Due to the lack of effectiveness of the ROCs, the UK has passed legislation to introduce a two way, feed-in-tariff. This will be done with a Contract for Difference (or CfD) which will be aimed at low-carbon generation technologies. It has been estimated that the CfD will replace the ROCs currently in place by the year 2017. Overall the CfD plan is to be used for 15 years to help in maintaining renewable energy, as well as lowering nitrogen and carbon levels. These CfDs are a positive step forward in motivating companies to use technologies from renewable energies.

Solar Panel implementation

In 2008 solar panels really gained momentum within the UK.  The UK has offered two basic grants for obtaining solar panels. The first is for personal residence, the second covers commercial and charitable organization structures. Financially, a grant of up to 50% of the installation cost can be obtained.

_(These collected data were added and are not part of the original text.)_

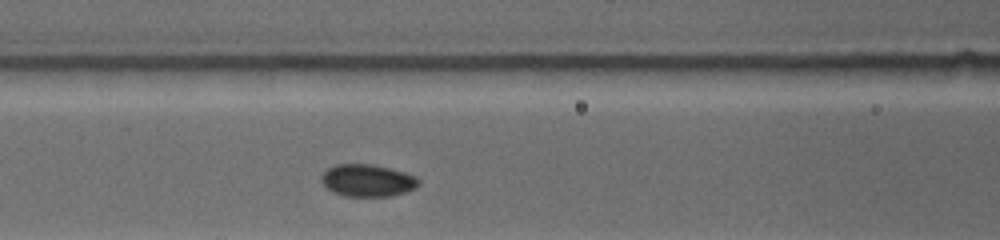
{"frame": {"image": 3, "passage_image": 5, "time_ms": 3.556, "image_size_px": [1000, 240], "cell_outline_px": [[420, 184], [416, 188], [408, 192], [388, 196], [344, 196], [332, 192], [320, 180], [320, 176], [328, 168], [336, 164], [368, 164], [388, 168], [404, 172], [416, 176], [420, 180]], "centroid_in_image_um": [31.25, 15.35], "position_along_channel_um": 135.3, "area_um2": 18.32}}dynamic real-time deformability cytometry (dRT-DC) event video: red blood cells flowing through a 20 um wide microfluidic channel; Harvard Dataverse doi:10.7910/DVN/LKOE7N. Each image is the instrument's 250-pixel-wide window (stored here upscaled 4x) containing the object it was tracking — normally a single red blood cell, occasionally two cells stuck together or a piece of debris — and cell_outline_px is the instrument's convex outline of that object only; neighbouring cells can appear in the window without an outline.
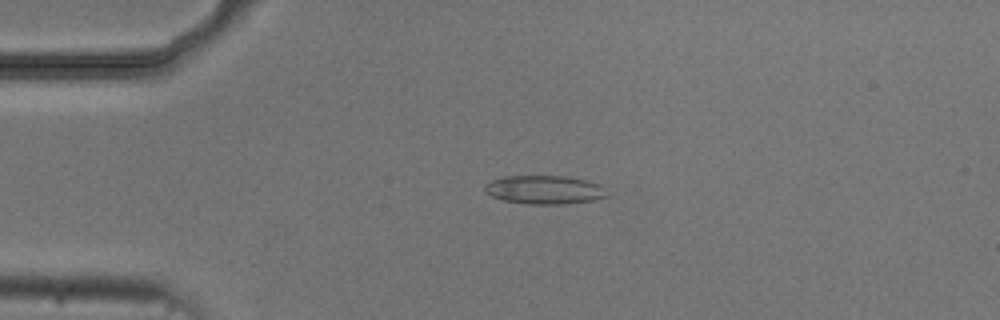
{"species": "common noctule bat (a hibernating species)", "species_latin": "Nyctalus noctula", "temperature_condition": "cold", "stored_images_in_passage": 4, "camera_frame_rate_fps": 3000, "um_per_image_px": 0.085, "animal": {"sex": "male", "body_mass_g": 20.5, "forearm_length_mm": 52.5}, "frame": {"image": 1, "passage_image": 2, "time_ms": 1.0, "image_size_px": [1000, 320], "cell_outline_px": [[608, 196], [596, 200], [564, 204], [528, 204], [504, 200], [492, 196], [484, 192], [484, 184], [492, 180], [504, 176], [564, 176], [588, 180], [600, 184], [604, 188]], "centroid_in_image_um": [46.29, 16.13], "position_along_channel_um": 38.7, "area_um2": 20.52}}
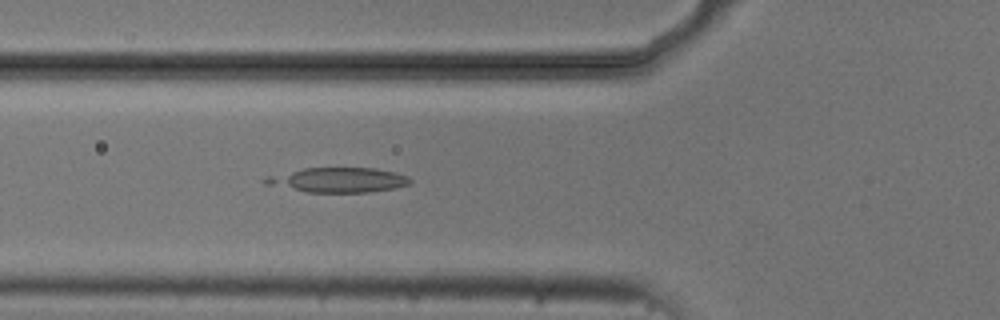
{"frame": {"image": 2, "passage_image": 4, "time_ms": 3.333, "image_size_px": [1000, 320], "cell_outline_px": [[412, 184], [396, 188], [368, 192], [304, 192], [264, 184], [260, 180], [268, 176], [304, 168], [376, 168], [408, 176], [412, 180]], "centroid_in_image_um": [28.73, 15.3], "position_along_channel_um": 97.1, "area_um2": 20.98}}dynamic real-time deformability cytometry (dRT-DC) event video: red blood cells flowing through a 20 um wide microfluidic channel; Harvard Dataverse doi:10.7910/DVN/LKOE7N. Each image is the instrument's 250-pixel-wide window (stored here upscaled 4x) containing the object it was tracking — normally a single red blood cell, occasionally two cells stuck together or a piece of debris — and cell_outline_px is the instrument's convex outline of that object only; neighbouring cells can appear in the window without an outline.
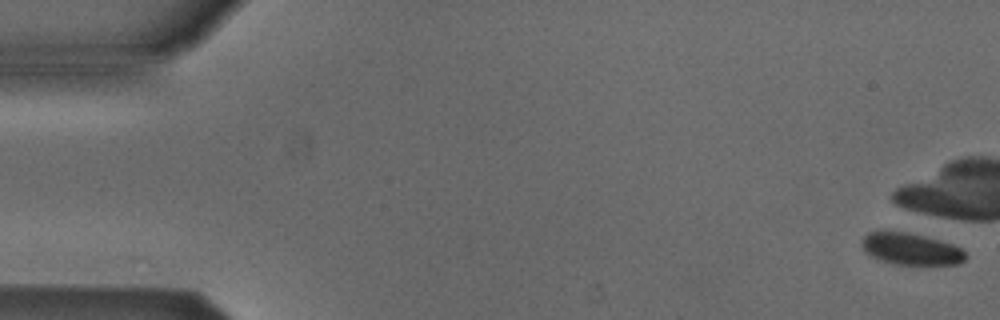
{"species": "Egyptian fruit bat (a non-hibernating species)", "species_latin": "Rousettus aegyptiacus", "temperature_condition": "cold", "stored_images_in_passage": 7, "camera_frame_rate_fps": 3000, "um_per_image_px": 0.085, "animal": {"sex": "male"}, "frame": {"image": 1, "passage_image": 1, "time_ms": 0.0, "image_size_px": [1000, 320], "cell_outline_px": [[968, 256], [964, 260], [956, 264], [896, 264], [880, 260], [864, 252], [860, 244], [860, 240], [868, 232], [908, 232], [940, 240], [952, 244], [960, 248]], "centroid_in_image_um": [77.39, 21.16], "position_along_channel_um": 7.6, "area_um2": 19.07}}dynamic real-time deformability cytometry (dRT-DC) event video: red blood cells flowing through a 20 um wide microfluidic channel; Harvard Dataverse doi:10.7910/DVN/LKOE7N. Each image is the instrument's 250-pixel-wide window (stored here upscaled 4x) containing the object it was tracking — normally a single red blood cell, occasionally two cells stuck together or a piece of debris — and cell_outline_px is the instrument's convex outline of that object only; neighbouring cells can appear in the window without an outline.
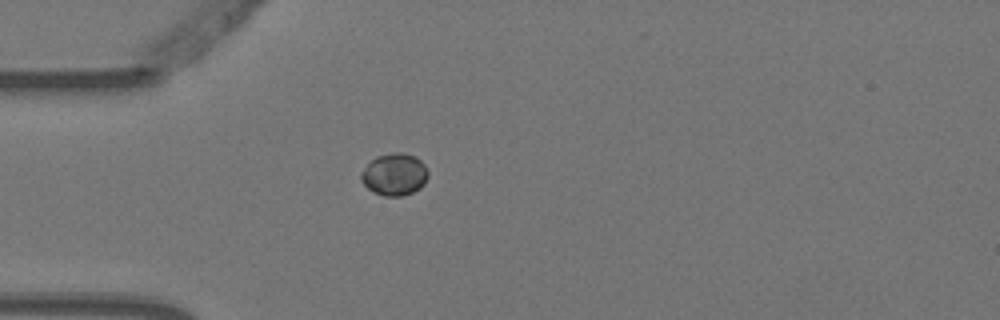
{"species": "Egyptian fruit bat (a non-hibernating species)", "species_latin": "Rousettus aegyptiacus", "temperature_condition": "warm", "stored_images_in_passage": 1, "camera_frame_rate_fps": 3000, "um_per_image_px": 0.085, "animal": {"sex": "female"}, "frame": {"image": 1, "passage_image": 1, "time_ms": 0.0, "image_size_px": [1000, 320], "cell_outline_px": [[428, 176], [424, 184], [420, 188], [412, 192], [400, 196], [384, 196], [372, 192], [360, 180], [360, 172], [376, 156], [392, 152], [400, 152], [416, 156], [424, 164], [428, 172]], "centroid_in_image_um": [33.52, 14.82], "position_along_channel_um": 51.5, "area_um2": 16.53}}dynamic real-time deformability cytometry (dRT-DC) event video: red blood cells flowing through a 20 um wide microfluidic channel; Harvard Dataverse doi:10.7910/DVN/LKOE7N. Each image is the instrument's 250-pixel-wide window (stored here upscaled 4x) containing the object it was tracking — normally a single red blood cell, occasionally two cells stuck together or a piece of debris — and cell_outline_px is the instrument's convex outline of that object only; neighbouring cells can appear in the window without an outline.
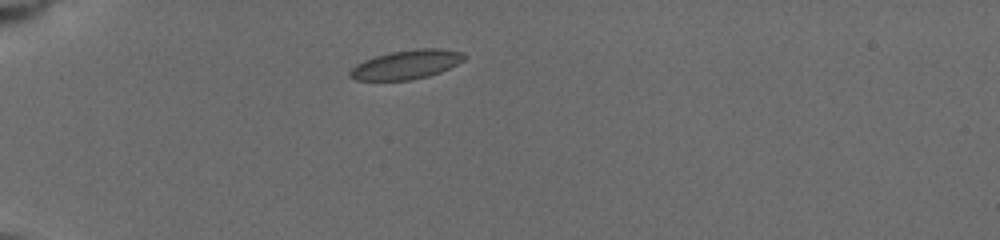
{"species": "common noctule bat (a hibernating species)", "species_latin": "Nyctalus noctula", "temperature_condition": "cold", "stored_images_in_passage": 3, "camera_frame_rate_fps": 3000, "um_per_image_px": 0.085, "animal": {"sex": "female", "body_mass_g": 19.5, "forearm_length_mm": 54.1}, "frame": {"image": 1, "passage_image": 1, "time_ms": 0.0, "image_size_px": [1000, 240], "cell_outline_px": [[468, 56], [464, 60], [440, 72], [428, 76], [408, 80], [356, 80], [348, 76], [348, 72], [356, 64], [364, 60], [376, 56], [392, 52], [416, 48], [440, 48], [464, 52]], "centroid_in_image_um": [34.56, 5.48], "position_along_channel_um": 50.4, "area_um2": 19.36}}
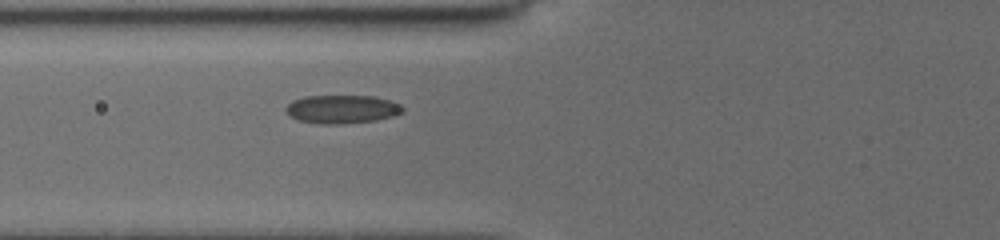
{"frame": {"image": 2, "passage_image": 3, "time_ms": 2.0, "image_size_px": [1000, 240], "cell_outline_px": [[404, 112], [392, 116], [376, 120], [340, 124], [320, 124], [296, 120], [284, 108], [292, 100], [304, 96], [372, 96], [388, 100], [400, 104], [404, 108]], "centroid_in_image_um": [29.06, 9.28], "position_along_channel_um": 96.7, "area_um2": 19.31}}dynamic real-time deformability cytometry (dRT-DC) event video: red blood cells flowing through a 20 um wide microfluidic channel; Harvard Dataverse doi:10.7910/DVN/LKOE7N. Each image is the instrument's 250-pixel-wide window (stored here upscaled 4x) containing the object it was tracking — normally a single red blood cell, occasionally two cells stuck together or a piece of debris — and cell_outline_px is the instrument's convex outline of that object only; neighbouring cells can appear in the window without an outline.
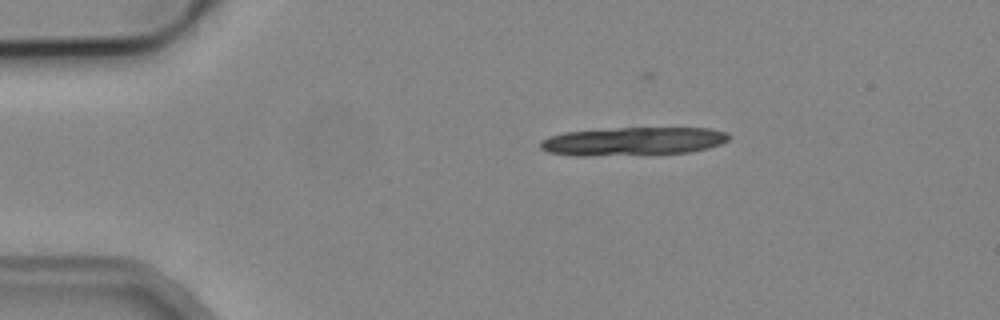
{"species": "common noctule bat (a hibernating species)", "species_latin": "Nyctalus noctula", "temperature_condition": "cold", "stored_images_in_passage": 2, "camera_frame_rate_fps": 3000, "um_per_image_px": 0.085, "animal": {"sex": "male", "body_mass_g": 19.2, "forearm_length_mm": 51.8}, "frame": {"image": 1, "passage_image": 1, "time_ms": 0.0, "image_size_px": [1000, 320], "cell_outline_px": [[732, 136], [728, 140], [720, 144], [708, 148], [688, 152], [584, 156], [572, 156], [548, 152], [540, 148], [540, 140], [548, 136], [564, 132], [616, 128], [708, 128], [728, 132]], "centroid_in_image_um": [53.79, 12.0], "position_along_channel_um": 31.2, "area_um2": 31.1}}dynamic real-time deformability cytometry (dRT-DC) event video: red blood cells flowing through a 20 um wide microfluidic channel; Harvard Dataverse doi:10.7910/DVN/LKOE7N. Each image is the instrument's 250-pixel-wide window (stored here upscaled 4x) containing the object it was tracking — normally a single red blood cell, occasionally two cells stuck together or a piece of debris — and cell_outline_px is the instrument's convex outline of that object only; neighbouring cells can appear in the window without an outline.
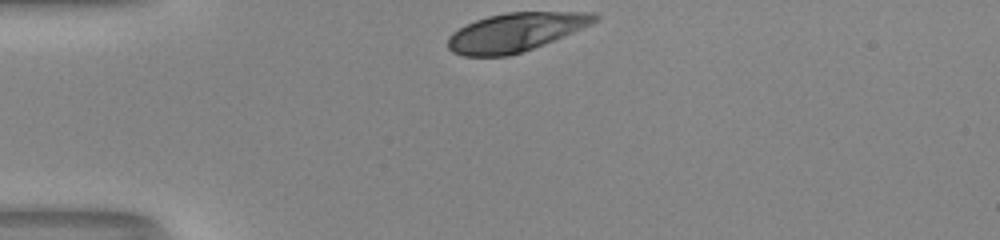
{"species": "human", "species_latin": "Homo sapiens", "temperature_condition": "room temperature", "stored_images_in_passage": 30, "camera_frame_rate_fps": 3000, "um_per_image_px": 0.085, "donor": {"sex": "male"}, "frame": {"image": 1, "passage_image": 1, "time_ms": 0.0, "image_size_px": [1000, 240], "cell_outline_px": [[600, 16], [592, 24], [544, 44], [508, 56], [464, 56], [452, 52], [448, 48], [448, 36], [452, 32], [476, 20], [488, 16], [508, 12], [596, 12]], "centroid_in_image_um": [43.82, 2.73], "position_along_channel_um": 41.2, "area_um2": 32.77}}
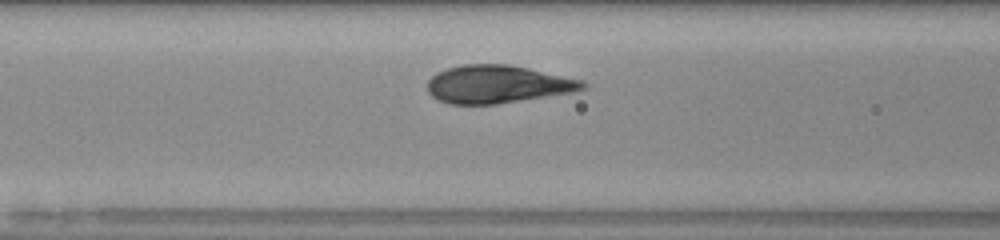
{"frame": {"image": 2, "passage_image": 10, "time_ms": 3.0, "image_size_px": [1000, 240], "cell_outline_px": [[588, 88], [576, 92], [496, 104], [448, 104], [432, 96], [428, 92], [428, 80], [436, 72], [448, 68], [464, 64], [508, 64], [528, 68], [584, 80], [588, 84]], "centroid_in_image_um": [42.34, 7.16], "position_along_channel_um": 124.3, "area_um2": 34.51}}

This initiative has shown great promise for the convergence of the UK into a more energy conscious nation. Where in the past the UK has been dominantly dependent upon thermal and nuclear energy, the switch to solar panels has led to dramatic decreases in such uses.

Bring it to the general population

Where it is true that there are incentives for commercial companies to implement renewable energy, the programs available to the general population is disappointingly lacking. It would appear that the government has only addressed one side of the coin so to speak. Businesses have been addressed and encouraged to use renewable energy. Yet, the private sectors have been given little motivation apart from the solar panel grants and FiT.

One simple way in which the UK could promote renewable energy would be to offer a substantial tax credit to individuals which take up more migrogeneration technologies. Credits can also be given to tenants who chose to abide in rentals which use renewable energies. Doing such would encourage both the individual and the provider to have such energy in properties.

If the UK intends to meet its renewable energy goals then there will need to be more drastic measures taken to ensure that everyone is participating. Goals of 15% are not enough to make a substantial difference. Further, more attractive Initiatives and credits, oriented towards businesses which use renewable energy need to be more readily available. As the demand increases, so should the supply of easy-to-access funding.

Grey days ahead

At this time, it would appear that the UK government is not doing enough to promote renewable energy. True, there are a few positive programs which are active, but there is an unrelenting and negative chatter consistently surrounding their demise coming from Whitehall. One is lead to believe that these schemes are more to keep legal issues at bay than be in the vested interest of the general public and our environment.